I met Thelonious Monk, Stan Kenton, Warne Marsh, Lenny Tristano, Art Farmer, Benny Golson, Frank Foster, Dr. Lonnie Smith, among many others over the years.
The best show I ever attended was The Randall's Island Jazz Festival NYNY 1960. Monk & Edward Ellington Kennedy AKA Duke, starred among numerous others. I can not recall the entire Line Up but Monk brought along his Hat Collection which at the time contained I believe he told me 33 or 35 international Hats which he periodically changed often during his Solos. I have been unable to find that roster for that particular festival and since it was long ago I remember mostly Monk & Duke. Paul Gonsalvas played his legendary trademark twenty something chorus solo in between Diminuendo and Crescendo in Blue which was outstanding.
The first jazz record I bought was Firstly, my Bro George was / is a Marine and he sent home his wax collection of LP's from Camp Pendleton CA before deploying to Okinawa in 1956 I think. Bird, Getz, Mulligan & Baker, Erroll Garner, Blakey's Jazz Messengers, Jazz at Newport 1956 and many more. I fell in love with Bird, Getz and Jeru & Chet for openers. Pres to my mind takes the all time Tenor Award and Budo, Piano etc.! However I digress Getz Long Island Sound and every other Getz record that I could find that was 1957 by then and I snuck in to Birdland for the First of many times before I was 18 ( Legal drinking age back then) It wasn't until just after my 18th Birthday that I was carded much to the bouncers chagrin as he recognized me as having being an established customer by then.
My advice to new listeners: Listen to the Music and keep it in the forefront not the background.
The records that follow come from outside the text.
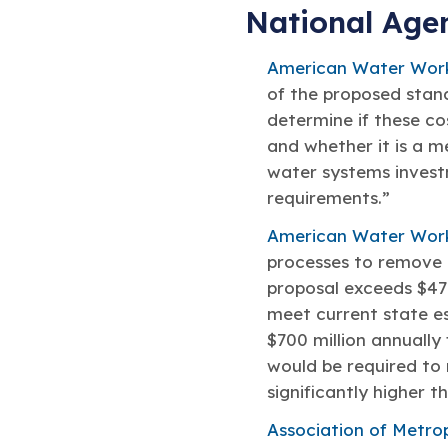
National Age
American Water Work
of the proposed stand
determine if these cos
and whether it is a m
water systems invest
requirements.”
American Water Wor
processes to remove P
proposal exceeds $47 
meet current state est
$700 million annually
would be required to 
significantly higher t
Association of Metro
A Local Band Leader whose name escapes me once said to me Jerry you can make time for the chicks later the Music is in the now and is more important than chicks ever will be. He was correct!
Next see live performances and introduce yourself to the Players most of whom will be respectful. Some, however, are unapproachable such as when I saw Miles so many times but his obvious disdain for certain fans was evident and he always walked off the stage after soloing. (Eddie Jefferson sang words to So What that so indicated this)!